→ TASK MATERIAL:
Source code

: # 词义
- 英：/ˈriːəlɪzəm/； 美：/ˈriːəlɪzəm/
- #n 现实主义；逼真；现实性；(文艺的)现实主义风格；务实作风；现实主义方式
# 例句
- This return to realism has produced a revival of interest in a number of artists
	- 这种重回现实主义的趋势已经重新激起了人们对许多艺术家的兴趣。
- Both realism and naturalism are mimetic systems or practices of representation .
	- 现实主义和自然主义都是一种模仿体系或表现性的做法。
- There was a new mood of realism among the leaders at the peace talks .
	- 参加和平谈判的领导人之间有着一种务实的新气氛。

→ HOW TO COMPLETE THIS TASK: All of the records should be repeated precisely as written.

→ THE COMPLETED TASK:
Source code

: # 词义
- 英：/ˈriːəlɪzəm/； 美：/ˈriːəlɪzəm/
- #n 现实主义；逼真；现实性；(文艺的)现实主义风格；务实作风；现实主义方式
# 例句
- This return to realism has produced a revival of interest in a number of artists
	- 这种重回现实主义的趋势已经重新激起了人们对许多艺术家的兴趣。
- Both realism and naturalism are mimetic systems or practices of representation .
	- 现实主义和自然主义都是一种模仿体系或表现性的做法。
- There was a new mood of realism among the leaders at the peace talks .
	- 参加和平谈判的领导人之间有着一种务实的新气氛。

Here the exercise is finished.